Friday the 17th of September, 2010, 7:35.
When I went to bed I was transported to Stalingrad. This I could handle. Waking up, however, was scary. I was in a house on Beverley road, one of those posh ones. It was much too big. My ex came in, a guest of a friend of a friend, maybe. She was well impressed. I started playing down the size of the house, saying it’s for the kids in case my fiance and I would one day like a/some child/children. In my dream, I was lying; I was not engaged. She turned white. We continued cordially and I asked about her two kids. It was my turn to be shocked. Two more. That’s when I woke up in a shock. I felt sick so I got up. These, I am sure, are the unresolved demons that drive people to drink. I had a yoghurt instead.
I was shaken but I noticed the sun was rising so I grabbed the camera and went through/over and around the village. The goats were back, attacking rubbish bins like vermin. Workers sat at a cafe, maybe a bus will take them to a factory; shop owners sweep their steps which, in the filth of Taghazout, looks like a gesture more than anything else.

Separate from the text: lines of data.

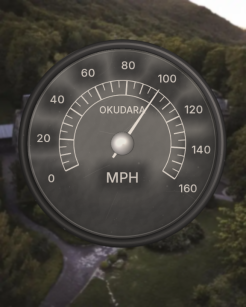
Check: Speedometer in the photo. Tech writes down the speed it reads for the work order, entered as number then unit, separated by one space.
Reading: 100 mph
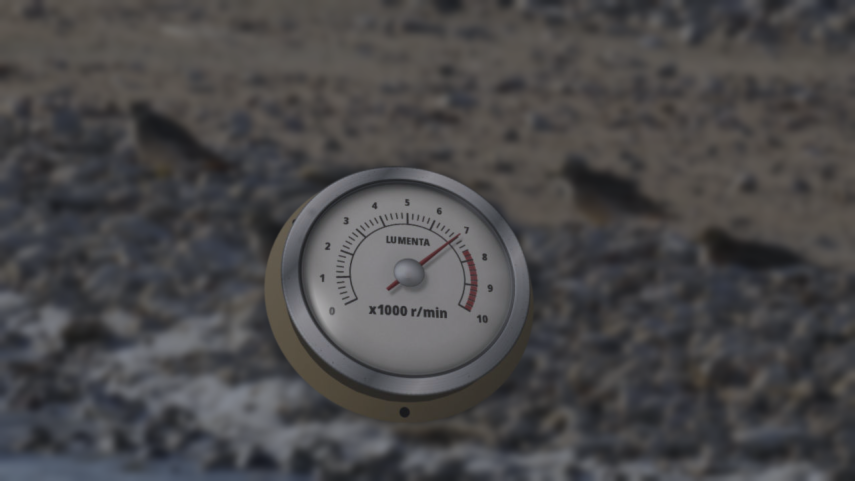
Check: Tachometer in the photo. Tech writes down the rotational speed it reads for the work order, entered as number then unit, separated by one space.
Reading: 7000 rpm
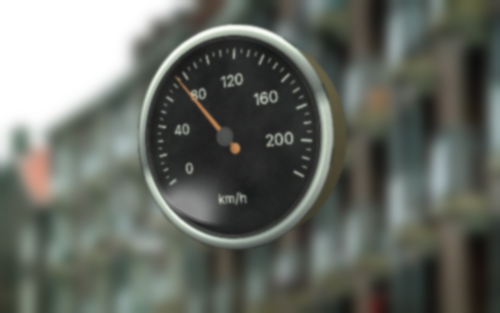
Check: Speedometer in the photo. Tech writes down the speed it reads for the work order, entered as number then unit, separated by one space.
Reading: 75 km/h
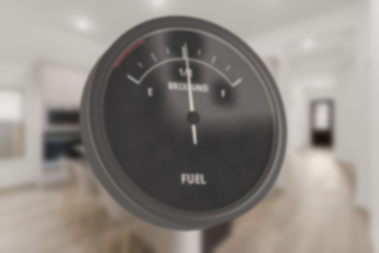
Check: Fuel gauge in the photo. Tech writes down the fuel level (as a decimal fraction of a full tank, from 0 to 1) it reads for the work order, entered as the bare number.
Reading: 0.5
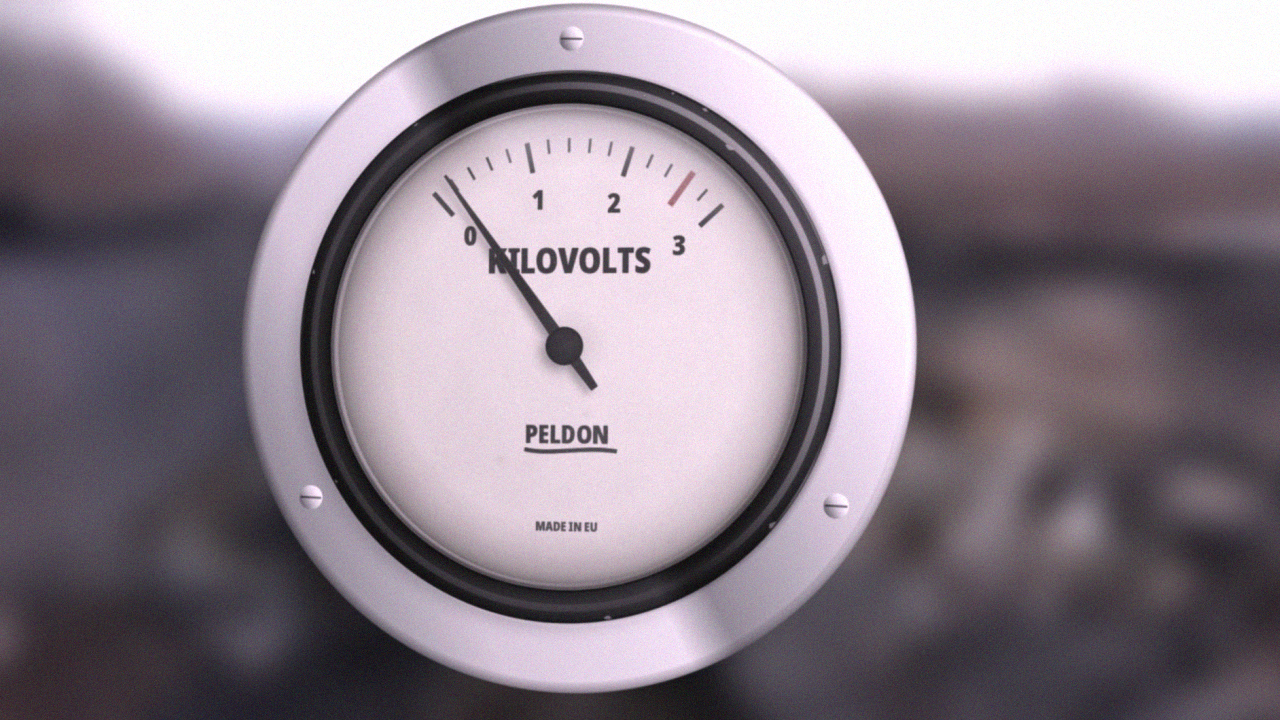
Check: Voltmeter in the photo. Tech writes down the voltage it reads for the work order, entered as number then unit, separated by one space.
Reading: 0.2 kV
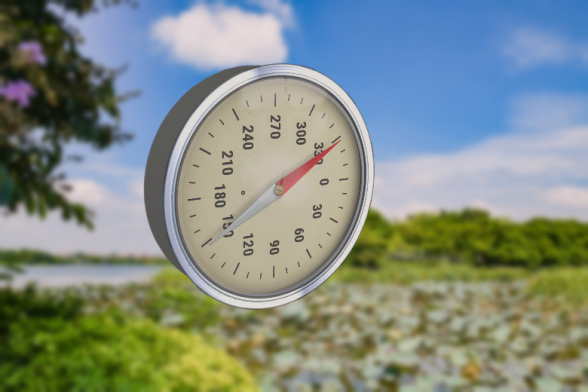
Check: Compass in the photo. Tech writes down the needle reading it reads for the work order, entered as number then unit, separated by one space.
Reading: 330 °
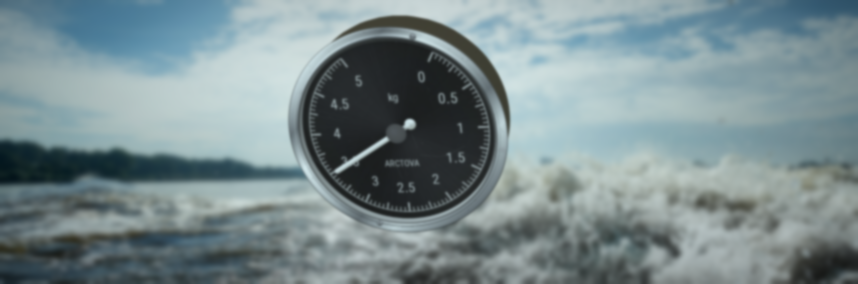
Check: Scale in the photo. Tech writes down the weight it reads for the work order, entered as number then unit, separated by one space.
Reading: 3.5 kg
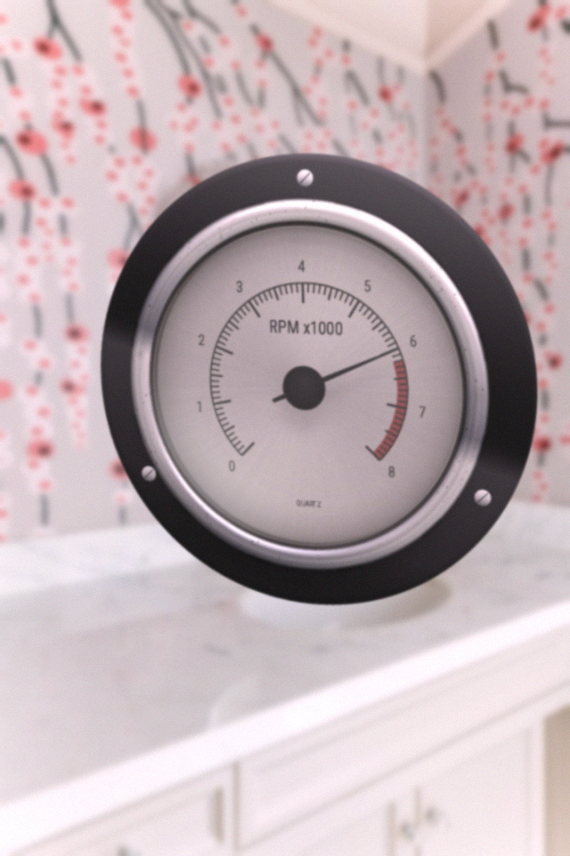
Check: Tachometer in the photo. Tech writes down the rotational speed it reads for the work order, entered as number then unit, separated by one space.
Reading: 6000 rpm
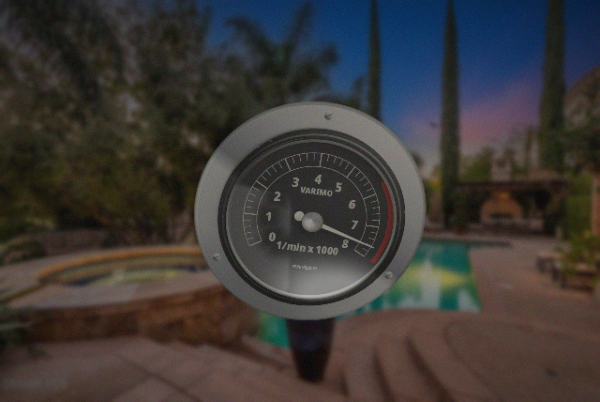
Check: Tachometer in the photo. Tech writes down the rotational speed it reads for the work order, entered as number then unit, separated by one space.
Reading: 7600 rpm
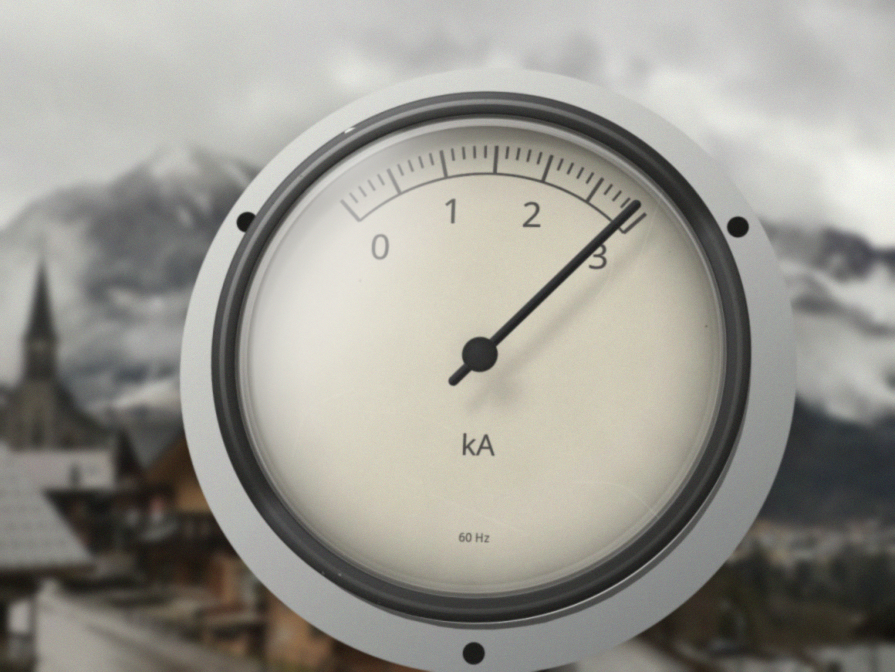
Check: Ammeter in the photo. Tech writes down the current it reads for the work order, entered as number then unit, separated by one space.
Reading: 2.9 kA
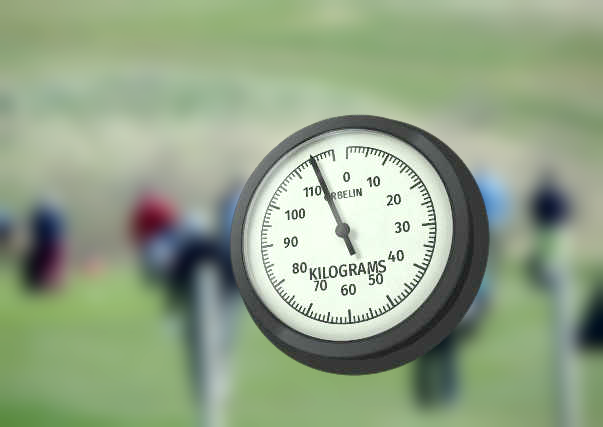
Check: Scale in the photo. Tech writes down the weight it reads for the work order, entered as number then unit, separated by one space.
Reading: 115 kg
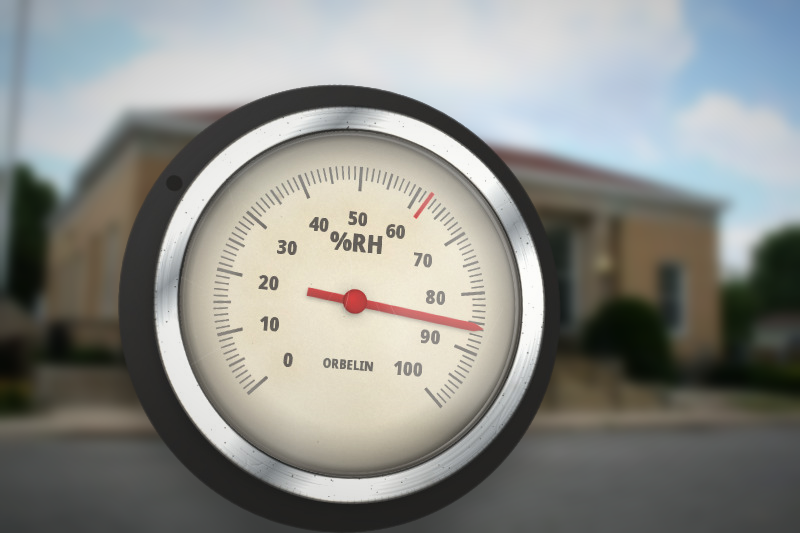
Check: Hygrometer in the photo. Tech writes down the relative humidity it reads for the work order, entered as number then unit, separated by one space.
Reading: 86 %
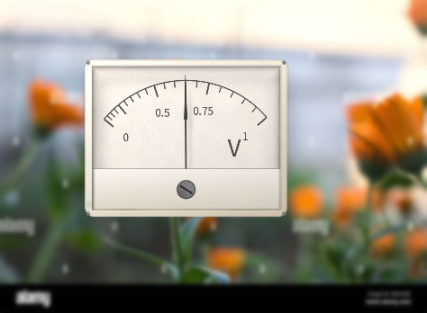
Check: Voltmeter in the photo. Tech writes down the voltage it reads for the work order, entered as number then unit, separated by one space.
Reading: 0.65 V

[As you get older] the demons don’t come any less, and I’m not more relaxed, just more tired, that’s all, like an old man whose done with fighting. You don’t get wiser, only less energetic; as our capacity to destroy the world diminishes so does our capacity to destroy ourselves. They call this peace. My only advice to those in their troubled 20s would be, ‘hold on’, it gets better at 30 (mainly).
[In Stalingrad Beevor wrote] ‘Often, their minds went blank because the chilling of their blood slowed down both physical and mental activity.’ (Beevor, p. 338) We don’t get wiser, only slower.